There are a few aspects influencing sustainable development of insurance pools:
- Data infrastructure
- Competition
- Growing natural catastrophes
- AI and technology
- Knowledge
- Utmost good faith (fraud)
In the insurance industry, data is without doubt the backbone. Data, data and more data to be able to adequately model and determine sustainable pricing. However, in most developing markets, data collection is still a big challenge. Sharing data in some regions is seen as sharing competitive information resulting in each player having just half of the story. In turn, it becomes very difficult to have a large sample of data in real time to continuously build and update models for different perils for each of the particular classes of business.
This leads to our second point about competition. The lack of shared industry information means competition is then happening in an effectively blind spot – underwriters take on risks without having historical data of the risk they onboard, in the hope that once on their books they can develop their own data (without suffering major losses in the meantime, which might unbalance the books).
We need to have champions of data in our various markets. For example, for the football enthusiasts, you will realize how Opta (the official data company that keeps the statistics of English Premier League) tracks and keeps data, improving League data and making it possible to predict a winning team easily, with much more precision than without data.
What more motivation can there be for the insurance industry when even sports and entertainment industries are ahead of us? That is particularly important when you consider the critical role we play in safeguarding investments and communities alike.
Something else that seems to be rarely out of the headlines these days is natural catastrophes. Floods, cyclones, wildfires, droughts, many of which we can name individually, are all becoming so much more frequent in recent years (up to about the last 20 years), compared to the 20th century.
This increasing frequency is coupled with growing urbanisation and light industries across many developing countries. The question for risk managers is whether this heightened exposure is being adjusted frequently enough in our models, if the models exist at all. Again, this can only work when we become a data-rich industry.
Other buzzwords, and the so-called emerging risks, have emerged around technology and artificial intelligence.
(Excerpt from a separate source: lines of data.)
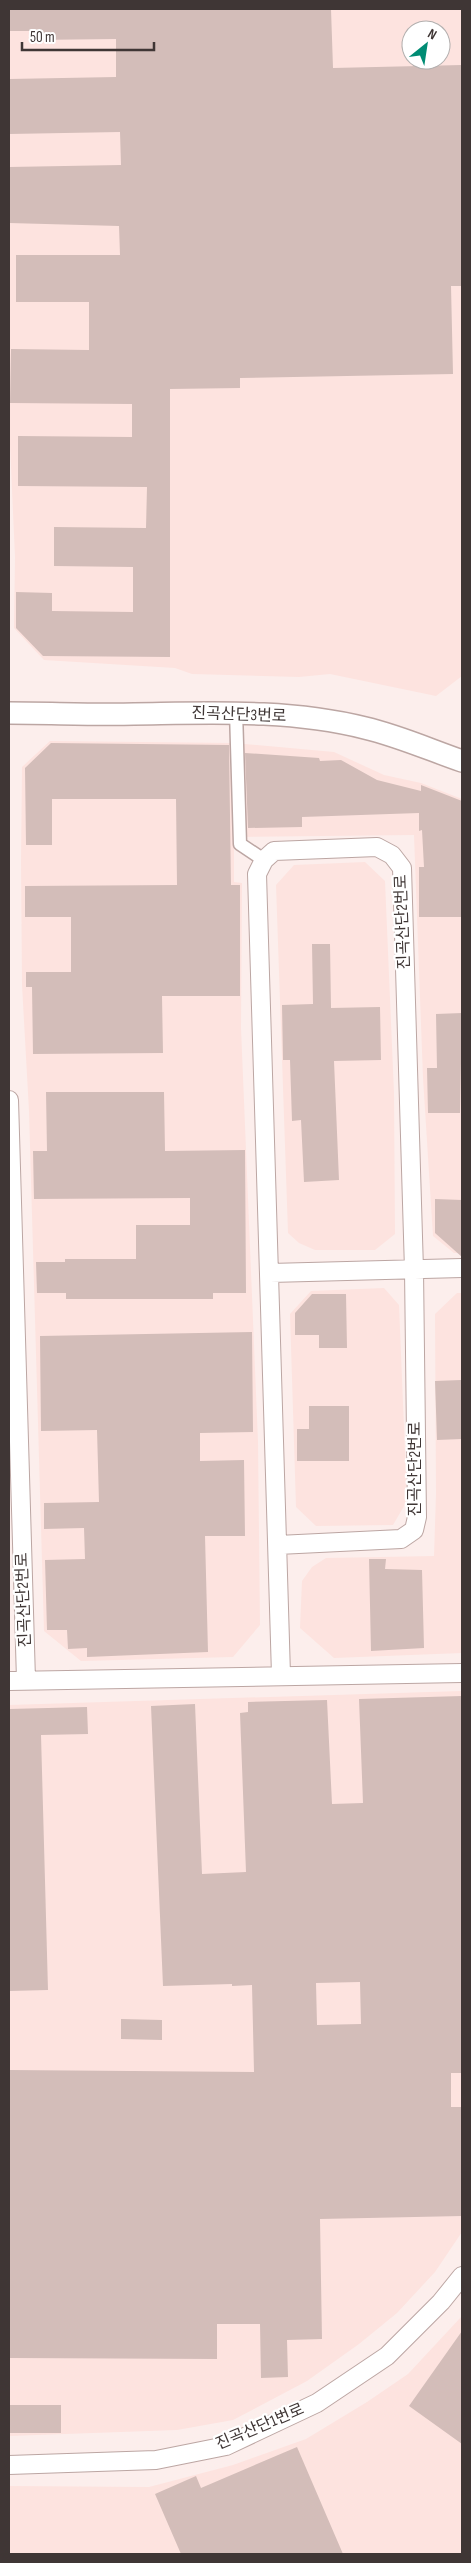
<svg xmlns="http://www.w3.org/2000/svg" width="471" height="2563" font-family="'Sofia Sans Condensed','Noto Sans KR',sans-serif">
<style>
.built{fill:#fde3df;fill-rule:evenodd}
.building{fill:#d3bdb9;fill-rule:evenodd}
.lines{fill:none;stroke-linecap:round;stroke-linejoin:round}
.pedestrian-casing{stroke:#bca6a3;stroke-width:15}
.minor-casing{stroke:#bca6a3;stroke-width:20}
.tertiary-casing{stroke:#bca6a3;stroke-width:24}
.pedestrian{stroke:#fff;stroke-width:12}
.minor{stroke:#fff;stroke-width:18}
.tertiary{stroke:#fff;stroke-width:21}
.labels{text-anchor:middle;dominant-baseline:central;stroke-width:4.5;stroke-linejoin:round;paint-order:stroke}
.street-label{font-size:16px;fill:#3f3635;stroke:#fff}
</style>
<rect width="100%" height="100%" fill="#fceeec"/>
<path class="built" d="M9,9H462V676L436,696L330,674L299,677L192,674L175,668L44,660L14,628L15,557L9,422ZM411,30H441V60H411Z
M50,741L233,743L334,752L384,775L421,783L462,799V1253H454L433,1236L423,1078L414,835L234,837V882L242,883L241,1028L258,1442L260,1625L233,1657L81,1661L44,1631L29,1111L22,985L21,862L22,767Z
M365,862L385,881L394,1093L395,1234L375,1250H315L299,1243L288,1233L276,885L294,865Z
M384,1288L399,1305L407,1501L393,1525L316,1526L296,1507L290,1314L311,1291Z
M457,1293H462V1653L334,1658L300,1628L302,1581L312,1567L326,1558L434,1556L436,1494L435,1314Z
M462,1691V2232L435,2272L397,2313L359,2344L307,2381L233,2420L177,2430L9,2436V1705Z
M462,2316V2554H9V2486L149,2487L233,2465L306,2439L367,2402L408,2374Z"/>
<path class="building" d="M9,9H331L333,68L462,65V286H451L453,374L240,378V388L170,389V657L43,656L16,628V592L52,593V611L133,612V567L54,566V527L146,528L147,487L18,486V436L132,437V404L10,403L11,349L89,350V302H16V255H120L119,226L9,223V167L121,165L120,132L9,134V79L116,77V39L33,40V31H9Z
M51,743L229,745L231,885H240V996H162L163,1053L33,1054L32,987H26V972H71V917H25V886L177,885L176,799H52V845H26L25,768Z
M245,753L319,758L320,761L341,760L377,780L421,791V785L462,801V917H419V867H424L422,830L419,831V813L302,817V827L248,828Z
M312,944H330L331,1008L380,1007L381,1060L334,1061L339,1180L304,1182L301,1120L292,1121L290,1060H283L282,1005L313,1004Z
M462,1013L460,1113H428L427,1068H437L436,1014Z
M46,1092H164L165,1151L245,1150L246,1293H213V1299H66V1293H37L36,1262H65V1259H136V1225H190V1198L34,1199L33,1151H47Z
M435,1199L462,1200V1257L435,1233Z
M312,1294H346L347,1348H319V1335H295V1313Z
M252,1332L253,1432L200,1433V1461L244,1460L245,1536H205L208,1652L87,1657V1648L68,1649L67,1630H47L45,1560L85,1559L84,1528L44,1529V1503L99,1502L97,1430L41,1431L40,1336Z
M461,1380L462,1439L437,1440L435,1381Z
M309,1406H349V1461H297V1429H309Z
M369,1559H386L385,1569L422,1570L424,1648L371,1651Z
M462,1696V2073H451V2107H462V2216L320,2219L322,2339L287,2340L288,2377L261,2378L260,2324H217V2359L9,2358V2070L254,2072L252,1985L232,1986V1984L163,1986L151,1706L195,1704L202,1874L246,1872L240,1713L248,1712V1702L327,1700L332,1804L363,1803L359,1699ZM360,1982L361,2024L317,2025L316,1983Z
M87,1707L88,1734L41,1735L48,1990L9,1991V1709Z
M121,2019L162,2020V2040L121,2039Z
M462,2331V2444L409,2406Z
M9,2405H61V2433H9Z
M297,2447L343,2554H181L155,2494L196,2476L201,2488Z"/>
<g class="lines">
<g class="pedestrian-casing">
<path id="pedestrian" d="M236,711L240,844L264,860"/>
</g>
<g class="minor-casing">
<path id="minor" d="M9,1100L26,1680
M270,1273L462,1268
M278,1545L401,1539L414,1530L417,1517L414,1270L402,868L392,855L377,847L274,851L264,860L257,874L281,1675
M9,1681L462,1673
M9,2465L156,2460L226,2446L317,2403L387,2356L441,2302L462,2276"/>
</g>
<g class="tertiary-casing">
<path id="tertiary" d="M9,713C51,713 93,715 134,714C212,713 289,709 365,728C399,736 430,750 462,761"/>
</g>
<use href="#pedestrian" class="pedestrian"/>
<use href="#minor" class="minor"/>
<use href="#tertiary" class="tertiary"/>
</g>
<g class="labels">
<g class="street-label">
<text transform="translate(239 715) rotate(2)">진곡산단3번로</text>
<text transform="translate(403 922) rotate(-92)">진곡산단2번로</text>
<text transform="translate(415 1469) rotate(-90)">진곡산단2번로</text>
<text transform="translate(24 1600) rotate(-92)">진곡산단2번로</text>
<text transform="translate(260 2427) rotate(-23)">진곡산단1번로</text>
</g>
</g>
<rect width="471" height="2563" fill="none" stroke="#3f3635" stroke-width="20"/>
<g transform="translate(426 45) rotate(30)"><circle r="24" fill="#ffffff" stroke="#b2afae"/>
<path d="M0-4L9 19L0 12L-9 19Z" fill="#008c74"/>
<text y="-8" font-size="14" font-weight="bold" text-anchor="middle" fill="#3f3635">N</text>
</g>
<path d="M22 42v8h132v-8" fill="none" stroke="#3f3635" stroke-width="2.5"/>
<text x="30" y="42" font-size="15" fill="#3f3635" stroke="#ffffff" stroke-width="4" paint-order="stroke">50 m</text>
</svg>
In view of the amount of data and information that industry collects (or should be collecting), technology is our number one ally. We need to have tools that can quickly analyse, review and interpret our data so that we can provide workable solutions to our clients.
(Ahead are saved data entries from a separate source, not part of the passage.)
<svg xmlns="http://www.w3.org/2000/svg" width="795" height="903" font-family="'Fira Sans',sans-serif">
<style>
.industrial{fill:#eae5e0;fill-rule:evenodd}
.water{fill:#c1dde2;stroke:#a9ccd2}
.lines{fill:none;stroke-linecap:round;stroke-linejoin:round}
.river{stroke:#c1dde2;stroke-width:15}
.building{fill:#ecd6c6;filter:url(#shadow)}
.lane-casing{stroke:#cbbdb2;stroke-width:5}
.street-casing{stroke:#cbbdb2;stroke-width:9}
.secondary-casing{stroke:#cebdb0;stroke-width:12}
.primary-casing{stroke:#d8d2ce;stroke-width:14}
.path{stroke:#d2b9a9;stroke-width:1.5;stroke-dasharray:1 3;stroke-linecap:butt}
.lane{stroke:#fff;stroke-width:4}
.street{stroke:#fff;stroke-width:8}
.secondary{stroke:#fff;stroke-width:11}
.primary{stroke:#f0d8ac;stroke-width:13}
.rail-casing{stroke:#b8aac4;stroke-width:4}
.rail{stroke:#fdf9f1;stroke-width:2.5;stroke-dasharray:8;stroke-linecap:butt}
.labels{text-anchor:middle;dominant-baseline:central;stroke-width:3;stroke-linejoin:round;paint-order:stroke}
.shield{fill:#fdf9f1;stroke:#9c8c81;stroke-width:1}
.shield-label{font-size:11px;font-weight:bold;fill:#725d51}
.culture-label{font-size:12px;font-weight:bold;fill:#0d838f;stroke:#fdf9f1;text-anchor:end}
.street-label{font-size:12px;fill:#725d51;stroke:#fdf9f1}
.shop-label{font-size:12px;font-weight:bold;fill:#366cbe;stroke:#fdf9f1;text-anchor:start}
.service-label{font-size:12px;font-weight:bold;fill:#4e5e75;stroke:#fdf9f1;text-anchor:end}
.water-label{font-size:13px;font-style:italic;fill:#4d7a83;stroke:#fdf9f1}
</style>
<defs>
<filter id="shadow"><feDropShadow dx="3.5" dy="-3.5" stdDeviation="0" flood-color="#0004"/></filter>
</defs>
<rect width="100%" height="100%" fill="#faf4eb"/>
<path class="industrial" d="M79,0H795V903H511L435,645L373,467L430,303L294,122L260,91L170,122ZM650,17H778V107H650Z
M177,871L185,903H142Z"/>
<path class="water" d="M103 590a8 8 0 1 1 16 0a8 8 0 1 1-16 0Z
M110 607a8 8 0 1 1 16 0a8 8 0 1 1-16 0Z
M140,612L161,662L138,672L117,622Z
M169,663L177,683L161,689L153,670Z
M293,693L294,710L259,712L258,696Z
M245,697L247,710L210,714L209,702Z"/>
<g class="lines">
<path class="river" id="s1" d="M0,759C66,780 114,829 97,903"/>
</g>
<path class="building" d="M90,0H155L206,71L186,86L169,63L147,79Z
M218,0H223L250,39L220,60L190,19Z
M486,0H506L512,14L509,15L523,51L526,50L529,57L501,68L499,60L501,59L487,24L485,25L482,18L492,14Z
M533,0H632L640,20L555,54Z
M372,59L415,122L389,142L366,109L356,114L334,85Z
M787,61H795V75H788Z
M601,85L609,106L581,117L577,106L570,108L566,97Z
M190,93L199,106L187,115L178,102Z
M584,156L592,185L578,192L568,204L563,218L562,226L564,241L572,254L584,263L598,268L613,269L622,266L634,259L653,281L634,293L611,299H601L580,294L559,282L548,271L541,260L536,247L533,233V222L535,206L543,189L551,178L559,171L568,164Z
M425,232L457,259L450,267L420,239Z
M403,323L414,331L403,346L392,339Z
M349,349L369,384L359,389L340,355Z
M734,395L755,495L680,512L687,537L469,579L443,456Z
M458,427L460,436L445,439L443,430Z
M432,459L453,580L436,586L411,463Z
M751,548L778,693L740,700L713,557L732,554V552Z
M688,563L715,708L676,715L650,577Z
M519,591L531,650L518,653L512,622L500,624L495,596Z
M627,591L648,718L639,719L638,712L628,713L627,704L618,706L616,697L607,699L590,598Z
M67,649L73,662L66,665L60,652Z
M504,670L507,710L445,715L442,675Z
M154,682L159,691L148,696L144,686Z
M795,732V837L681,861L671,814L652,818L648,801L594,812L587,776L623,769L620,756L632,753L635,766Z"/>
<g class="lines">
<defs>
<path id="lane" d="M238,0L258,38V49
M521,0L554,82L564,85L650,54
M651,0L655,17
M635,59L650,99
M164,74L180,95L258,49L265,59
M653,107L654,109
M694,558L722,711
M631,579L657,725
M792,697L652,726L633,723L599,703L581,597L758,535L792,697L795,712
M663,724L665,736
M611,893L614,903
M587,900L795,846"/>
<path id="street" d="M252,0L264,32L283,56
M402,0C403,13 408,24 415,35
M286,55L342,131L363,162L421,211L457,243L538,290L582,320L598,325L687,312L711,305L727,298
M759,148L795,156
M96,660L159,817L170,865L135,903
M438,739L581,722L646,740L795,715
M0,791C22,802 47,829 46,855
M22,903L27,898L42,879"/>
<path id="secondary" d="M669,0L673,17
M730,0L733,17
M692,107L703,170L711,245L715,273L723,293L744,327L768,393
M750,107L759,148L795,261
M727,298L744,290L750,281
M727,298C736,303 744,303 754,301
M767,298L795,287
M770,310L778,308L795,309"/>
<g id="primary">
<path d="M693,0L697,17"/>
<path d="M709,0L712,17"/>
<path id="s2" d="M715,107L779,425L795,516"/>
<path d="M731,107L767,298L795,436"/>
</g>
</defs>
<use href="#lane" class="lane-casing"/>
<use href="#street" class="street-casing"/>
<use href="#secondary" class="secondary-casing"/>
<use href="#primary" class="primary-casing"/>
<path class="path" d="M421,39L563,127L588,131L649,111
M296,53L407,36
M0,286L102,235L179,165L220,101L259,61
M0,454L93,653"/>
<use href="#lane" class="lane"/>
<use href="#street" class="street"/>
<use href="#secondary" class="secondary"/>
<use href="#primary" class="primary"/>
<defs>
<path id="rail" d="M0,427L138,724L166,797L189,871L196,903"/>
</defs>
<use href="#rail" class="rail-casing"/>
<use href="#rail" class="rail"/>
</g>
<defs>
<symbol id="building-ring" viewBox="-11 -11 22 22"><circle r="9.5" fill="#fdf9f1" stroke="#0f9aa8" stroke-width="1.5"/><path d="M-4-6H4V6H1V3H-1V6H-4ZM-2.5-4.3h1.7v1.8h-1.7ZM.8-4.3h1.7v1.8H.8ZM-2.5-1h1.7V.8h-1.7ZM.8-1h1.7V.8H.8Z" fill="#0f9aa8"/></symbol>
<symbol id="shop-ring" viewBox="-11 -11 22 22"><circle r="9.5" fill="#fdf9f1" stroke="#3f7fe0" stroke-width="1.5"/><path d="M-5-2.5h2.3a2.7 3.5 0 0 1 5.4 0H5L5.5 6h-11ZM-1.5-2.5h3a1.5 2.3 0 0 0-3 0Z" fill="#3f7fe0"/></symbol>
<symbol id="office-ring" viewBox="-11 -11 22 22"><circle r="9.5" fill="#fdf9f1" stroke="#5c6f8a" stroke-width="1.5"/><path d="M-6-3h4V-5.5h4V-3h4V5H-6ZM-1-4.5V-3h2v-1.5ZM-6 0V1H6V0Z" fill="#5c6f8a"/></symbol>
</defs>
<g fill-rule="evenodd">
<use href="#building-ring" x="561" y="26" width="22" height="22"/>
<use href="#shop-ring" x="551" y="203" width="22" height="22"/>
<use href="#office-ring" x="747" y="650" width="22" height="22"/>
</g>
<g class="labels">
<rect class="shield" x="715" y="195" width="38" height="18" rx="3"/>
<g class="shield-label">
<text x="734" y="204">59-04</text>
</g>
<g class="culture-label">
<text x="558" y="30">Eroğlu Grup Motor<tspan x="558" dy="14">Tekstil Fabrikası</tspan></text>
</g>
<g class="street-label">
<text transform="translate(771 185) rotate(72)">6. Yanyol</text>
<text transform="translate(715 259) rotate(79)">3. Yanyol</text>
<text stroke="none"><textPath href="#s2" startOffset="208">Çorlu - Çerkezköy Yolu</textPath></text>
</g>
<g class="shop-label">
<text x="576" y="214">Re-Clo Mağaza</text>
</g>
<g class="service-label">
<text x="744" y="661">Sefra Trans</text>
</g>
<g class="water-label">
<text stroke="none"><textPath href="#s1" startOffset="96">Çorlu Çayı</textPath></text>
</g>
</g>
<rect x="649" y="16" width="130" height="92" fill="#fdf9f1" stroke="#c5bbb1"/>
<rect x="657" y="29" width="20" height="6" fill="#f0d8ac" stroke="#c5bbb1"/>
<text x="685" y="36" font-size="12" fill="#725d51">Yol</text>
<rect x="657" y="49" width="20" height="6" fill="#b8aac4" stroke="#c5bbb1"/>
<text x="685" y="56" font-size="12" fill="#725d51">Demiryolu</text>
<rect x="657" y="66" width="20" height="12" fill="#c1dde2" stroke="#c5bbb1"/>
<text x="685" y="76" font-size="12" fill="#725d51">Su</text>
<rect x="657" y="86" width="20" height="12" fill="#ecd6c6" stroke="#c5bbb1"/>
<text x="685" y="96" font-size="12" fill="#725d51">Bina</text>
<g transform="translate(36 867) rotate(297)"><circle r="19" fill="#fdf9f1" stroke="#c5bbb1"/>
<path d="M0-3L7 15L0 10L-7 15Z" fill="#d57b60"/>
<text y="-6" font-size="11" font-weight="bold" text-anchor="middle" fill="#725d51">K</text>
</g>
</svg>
Technology will enable faster delivery, alongside accurate and rapid analysis that will ensure our services are delivered to the insurance public correctly and efficiently. In the long run, this will help us create sustainable and affordable insurance products and, at the same time, reduce the negotiation time involved as each party will have access to the same data – as they say, numbers don’t lie.
Hand in hand with technology, lies one of the most talked-about pain points in the sector – exaggerated claims, or fraud. It is said that wherever humans are involved in the processes, the risk of errors and/or the tendencies of exaggeration can occur. Technology therefore can reduce the risk of errors, while at the same time flagging potentially fraudulent activities at an earlier stage.
Last but not least is insurance knowledge. Technology should not replace the thinking and doing by the industry professionals. The technology is as good as what is fed into the system. The famous saying is “garbage in, garbage out”.
We always advocate continuous learning and practice. That starts with what you are taught in schools and colleges, what you learn on the job, what is discussed in conferences such as African Insurance Organisation (AIO), etc and written in magazines.
If we merely listen only to instantly return to practice as usual, including undercutting prices, then our sustainability as an insurance industry is at high risk and will require “insurance” itself, at a very high premium.